The course of school chemistry is an introductory manual in complex science. From the very beginning, students are trying to understand how to solve design problems. Suppose that they have little practical use at the first stages, but if a schoolchild learns about, for example, how to find a mass of reacted substances, then he may well claim serious achievements.
Consider a simple example of a problem, on the basis of which you can learn to solve more complex ones. Suppose you needed 11.2 liters to completely burn carbon monoxide (II). How many grams of CO2 did you manage to get?
1. We make up the reaction equation.
CO + O2 = CO2
2. Equalize by oxygen. There is some rule that in most cases can help you. Begin to arrange the coefficients with the substance, the number of atoms of which is odd. In this case, it is oxygen in the CO molecule. We put a coefficient of 2 to it. Since two carbon atoms formed on the left and one carbon atom on the right, then we put 2. in front of CO2. Thus, we get:
2CO + O2 = 2CO2
As you can see, there are four oxygen atoms in the left and right parts. Carbon is also in balance. Consequently, equalized correctly.
3. Next, you need to find the amount of O2. The determination of molecular weight for schoolchildren is too cumbersome and hard to remember, so we will use another method. Recall that there is a molar volume that is 22.4 l / mol. You need to find how many moles (n) reacted: n = V / V m. In our case, n = 0.5 mol.

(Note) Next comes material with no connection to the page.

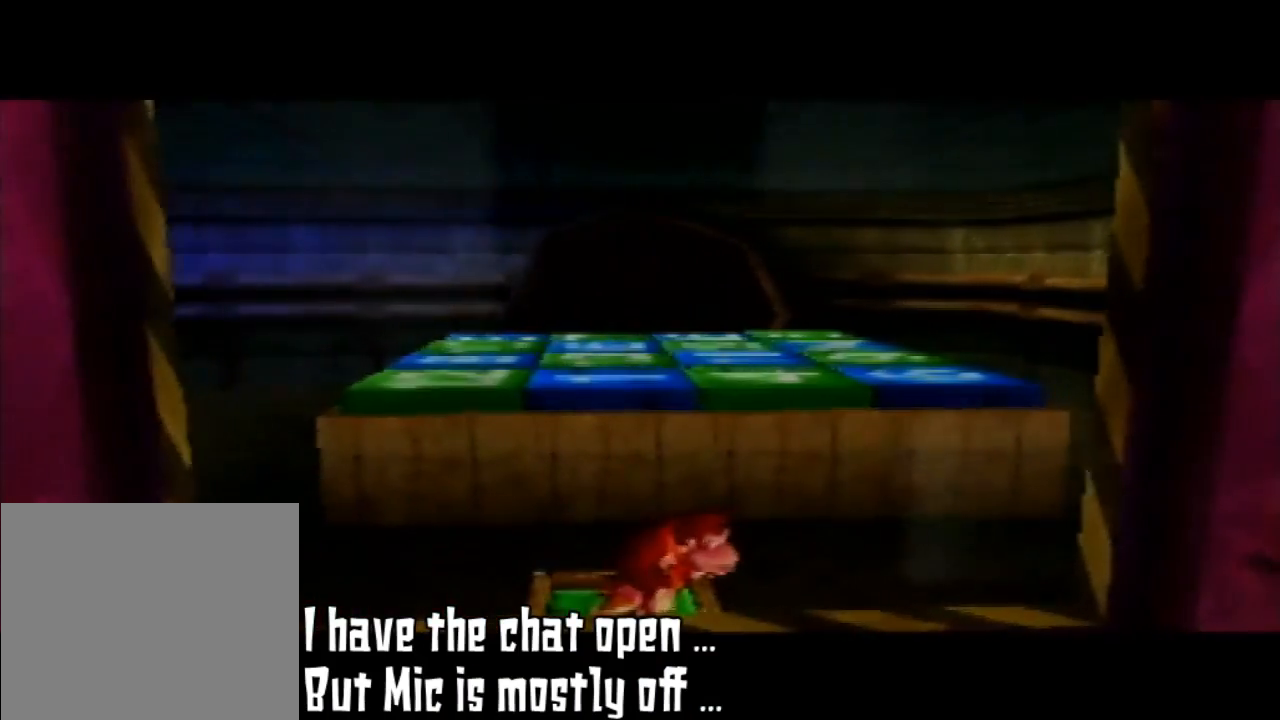
{"buttons": [], "left_stick": "center", "events": [[133, "A", "down"], [333, "A", "up"]]}
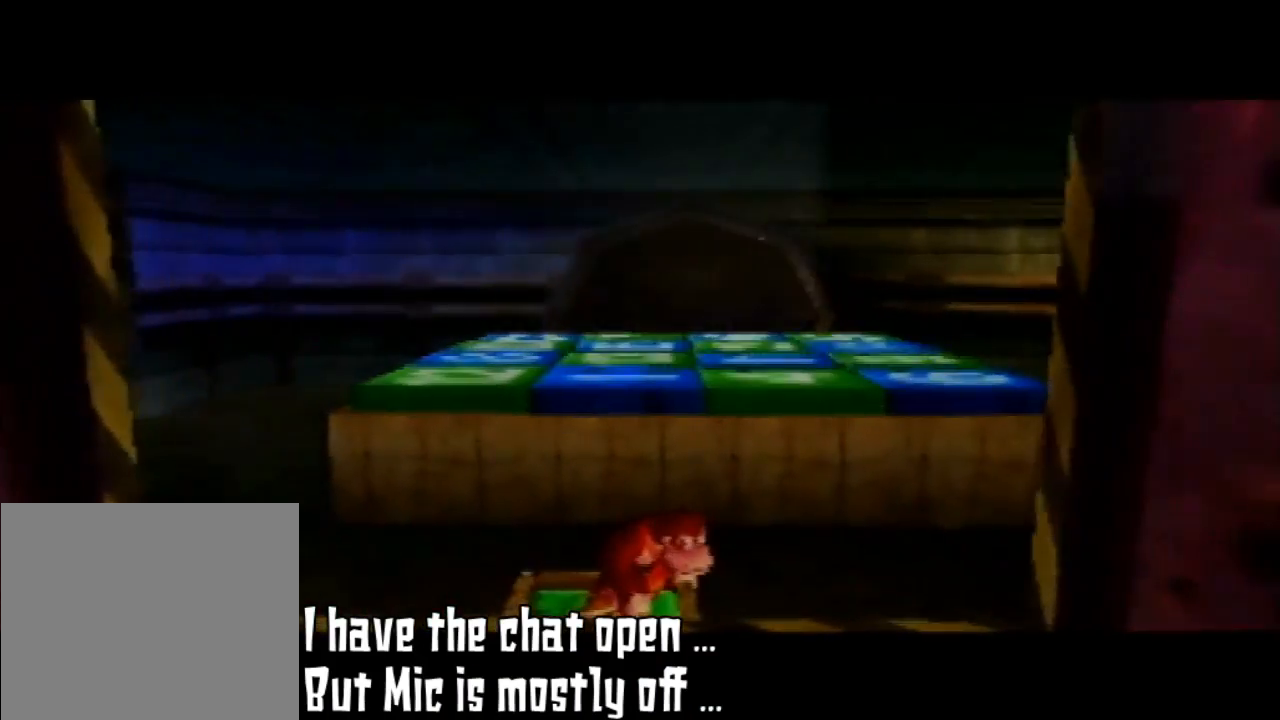
{"buttons": [], "left_stick": "center", "events": [[67, "A", "down"], [133, "A", "up"]]}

4. Now make a proportion. The amount of reacted oxygen is half that of n (CO2). This follows from the fact that 0.5 mol / 1 = x mol / 2. The simple ratio of the two quantities helped make the right equation. When we found x = 1, we can get an answer to the question of how to find the mass.
5. True, for starters you will have to remember one more formula: m = M * n. Found the last variable, but what to do with M? Molar mass is an experimentally established value relative to hydrogen. It is it that is designated by the letter M. Now we know that m (CO2) = 12 g / mol * 1 mol = 12 g. So we got the answer. As you can see, there is nothing complicated.
This task is very easy relative to many others. However, the main thing is to understand how to find the mass. Imagine a molecule of some substance. It has long been known that a mole consists of 6 * 10 ^ 23 molecules. At the same time, in the Periodic system there is a fixed element mass per 1 mol. Sometimes it is necessary to calculate the molar mass of a substance. Suppose M (H20) = 18 grams / mol. That is, one hydrogen molecule has M = 1 gram / mol. But the water contains two H atoms. We also do not forget about the presence of oxygen, which gives us another 16 grams. Summing up, we get 18 grams / mol.
Theoretical calculation of mass will subsequently be of practical use. Especially for students who expect a chemical workshop. Do not be afraid of the word if you are in a non-core school. But if chemistry is your core subject, itβs best not to run basic concepts. So now you know how to find the mass. Remember that in chemistry it is very important to be a consistent and attentive person who not only knows some algorithms, but also knows how to apply them.